Task requirements: Please quote exactly the opening lines of the data, from the first line to the one where "Download PDF" appears.

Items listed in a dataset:
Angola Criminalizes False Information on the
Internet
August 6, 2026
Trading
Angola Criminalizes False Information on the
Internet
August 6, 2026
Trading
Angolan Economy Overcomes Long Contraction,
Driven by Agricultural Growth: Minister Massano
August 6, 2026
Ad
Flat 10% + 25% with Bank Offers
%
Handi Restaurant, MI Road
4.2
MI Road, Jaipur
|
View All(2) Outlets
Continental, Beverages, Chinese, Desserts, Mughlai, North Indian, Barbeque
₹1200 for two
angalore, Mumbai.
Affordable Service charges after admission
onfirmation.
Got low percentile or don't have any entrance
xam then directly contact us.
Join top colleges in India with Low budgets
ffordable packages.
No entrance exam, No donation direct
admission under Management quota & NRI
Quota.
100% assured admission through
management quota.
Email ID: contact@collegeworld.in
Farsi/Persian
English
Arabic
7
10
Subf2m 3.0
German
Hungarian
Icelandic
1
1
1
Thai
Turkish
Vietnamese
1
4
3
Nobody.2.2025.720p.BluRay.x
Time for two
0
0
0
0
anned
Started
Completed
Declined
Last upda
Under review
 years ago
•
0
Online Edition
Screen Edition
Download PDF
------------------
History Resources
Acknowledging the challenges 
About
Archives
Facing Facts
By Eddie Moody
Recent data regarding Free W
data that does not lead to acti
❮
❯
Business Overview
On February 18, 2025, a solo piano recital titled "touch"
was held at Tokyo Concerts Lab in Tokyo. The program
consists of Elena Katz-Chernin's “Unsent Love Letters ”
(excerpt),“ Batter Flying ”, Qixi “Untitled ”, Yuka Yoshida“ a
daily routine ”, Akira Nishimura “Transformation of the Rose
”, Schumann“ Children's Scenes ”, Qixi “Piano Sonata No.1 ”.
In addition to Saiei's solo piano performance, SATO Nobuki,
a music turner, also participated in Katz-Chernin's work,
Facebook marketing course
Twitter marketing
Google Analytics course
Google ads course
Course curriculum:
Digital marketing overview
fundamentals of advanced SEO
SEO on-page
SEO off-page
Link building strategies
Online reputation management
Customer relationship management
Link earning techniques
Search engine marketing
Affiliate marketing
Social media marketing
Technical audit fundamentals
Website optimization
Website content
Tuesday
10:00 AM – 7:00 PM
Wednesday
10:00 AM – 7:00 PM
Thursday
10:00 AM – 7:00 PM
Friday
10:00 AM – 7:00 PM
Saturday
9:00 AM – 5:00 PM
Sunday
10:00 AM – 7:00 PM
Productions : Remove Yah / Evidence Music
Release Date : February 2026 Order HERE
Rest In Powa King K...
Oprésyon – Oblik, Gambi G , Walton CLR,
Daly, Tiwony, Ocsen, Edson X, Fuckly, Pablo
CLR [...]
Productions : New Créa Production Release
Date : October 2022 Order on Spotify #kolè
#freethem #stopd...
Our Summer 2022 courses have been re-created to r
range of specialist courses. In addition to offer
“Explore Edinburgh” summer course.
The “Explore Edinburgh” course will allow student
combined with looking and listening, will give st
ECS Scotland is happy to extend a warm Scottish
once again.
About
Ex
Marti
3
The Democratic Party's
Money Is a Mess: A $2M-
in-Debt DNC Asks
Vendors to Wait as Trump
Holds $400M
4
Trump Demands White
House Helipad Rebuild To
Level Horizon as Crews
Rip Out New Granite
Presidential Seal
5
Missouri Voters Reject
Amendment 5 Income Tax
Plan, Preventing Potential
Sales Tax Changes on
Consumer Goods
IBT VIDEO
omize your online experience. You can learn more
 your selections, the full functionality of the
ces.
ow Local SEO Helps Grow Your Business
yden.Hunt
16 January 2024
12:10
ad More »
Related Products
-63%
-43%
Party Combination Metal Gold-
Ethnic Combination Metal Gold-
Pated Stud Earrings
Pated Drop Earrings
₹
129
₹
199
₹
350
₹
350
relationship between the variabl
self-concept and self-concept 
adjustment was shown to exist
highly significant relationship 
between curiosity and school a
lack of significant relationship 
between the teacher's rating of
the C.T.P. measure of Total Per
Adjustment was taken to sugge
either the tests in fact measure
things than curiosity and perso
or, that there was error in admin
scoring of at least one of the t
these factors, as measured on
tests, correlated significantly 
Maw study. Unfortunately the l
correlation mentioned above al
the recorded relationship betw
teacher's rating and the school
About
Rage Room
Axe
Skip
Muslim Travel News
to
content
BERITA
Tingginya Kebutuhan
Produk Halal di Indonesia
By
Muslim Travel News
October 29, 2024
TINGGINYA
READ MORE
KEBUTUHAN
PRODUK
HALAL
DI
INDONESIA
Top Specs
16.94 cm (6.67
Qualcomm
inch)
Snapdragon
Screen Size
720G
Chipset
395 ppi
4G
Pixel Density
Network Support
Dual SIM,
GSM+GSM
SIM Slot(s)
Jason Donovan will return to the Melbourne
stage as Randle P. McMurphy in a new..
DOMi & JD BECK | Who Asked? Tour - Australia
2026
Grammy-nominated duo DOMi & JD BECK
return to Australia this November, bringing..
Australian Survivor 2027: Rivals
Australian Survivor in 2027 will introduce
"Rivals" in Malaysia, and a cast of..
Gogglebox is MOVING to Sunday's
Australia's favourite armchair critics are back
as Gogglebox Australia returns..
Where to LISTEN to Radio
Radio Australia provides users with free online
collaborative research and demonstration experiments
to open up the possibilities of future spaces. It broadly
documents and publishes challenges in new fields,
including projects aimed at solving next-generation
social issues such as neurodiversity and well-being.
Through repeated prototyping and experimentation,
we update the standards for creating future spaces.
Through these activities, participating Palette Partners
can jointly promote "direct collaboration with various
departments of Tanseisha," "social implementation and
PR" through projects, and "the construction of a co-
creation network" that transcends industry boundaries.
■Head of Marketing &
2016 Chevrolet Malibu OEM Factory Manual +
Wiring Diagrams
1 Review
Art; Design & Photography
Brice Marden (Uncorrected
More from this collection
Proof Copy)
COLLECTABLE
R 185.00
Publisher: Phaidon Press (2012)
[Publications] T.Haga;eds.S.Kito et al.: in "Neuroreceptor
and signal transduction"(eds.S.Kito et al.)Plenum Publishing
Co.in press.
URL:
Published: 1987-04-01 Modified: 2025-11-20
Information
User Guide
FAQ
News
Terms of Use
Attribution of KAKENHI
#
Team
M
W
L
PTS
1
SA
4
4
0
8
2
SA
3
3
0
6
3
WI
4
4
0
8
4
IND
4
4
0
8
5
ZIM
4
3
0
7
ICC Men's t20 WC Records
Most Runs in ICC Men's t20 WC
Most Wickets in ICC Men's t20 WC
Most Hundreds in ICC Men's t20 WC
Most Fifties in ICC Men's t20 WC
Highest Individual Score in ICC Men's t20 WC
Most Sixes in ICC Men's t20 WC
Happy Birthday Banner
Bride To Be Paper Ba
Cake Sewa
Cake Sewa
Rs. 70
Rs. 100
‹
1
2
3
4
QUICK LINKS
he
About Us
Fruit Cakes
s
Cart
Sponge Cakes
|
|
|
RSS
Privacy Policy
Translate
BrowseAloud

Result for this exercise:
Angola Criminalizes False Information on the
Internet
August 6, 2026
Trading
Angola Criminalizes False Information on the
Internet
August 6, 2026
Trading
Angolan Economy Overcomes Long Contraction,
Driven by Agricultural Growth: Minister Massano
August 6, 2026
Ad
Flat 10% + 25% with Bank Offers
%
Handi Restaurant, MI Road
4.2
MI Road, Jaipur
|
View All(2) Outlets
Continental, Beverages, Chinese, Desserts, Mughlai, North Indian, Barbeque
₹1200 for two
angalore, Mumbai.
Affordable Service charges after admission
onfirmation.
Got low percentile or don't have any entrance
xam then directly contact us.
Join top colleges in India with Low budgets
ffordable packages.
No entrance exam, No donation direct
admission under Management quota & NRI
Quota.
100% assured admission through
management quota.
Email ID: contact@collegeworld.in
Farsi/Persian
English
Arabic
7
10
Subf2m 3.0
German
Hungarian
Icelandic
1
1
1
Thai
Turkish
Vietnamese
1
4
3
Nobody.2.2025.720p.BluRay.x
Time for two
0
0
0
0
anned
Started
Completed
Declined
Last upda
Under review
 years ago
•
0
Online Edition
Screen Edition
Download PDF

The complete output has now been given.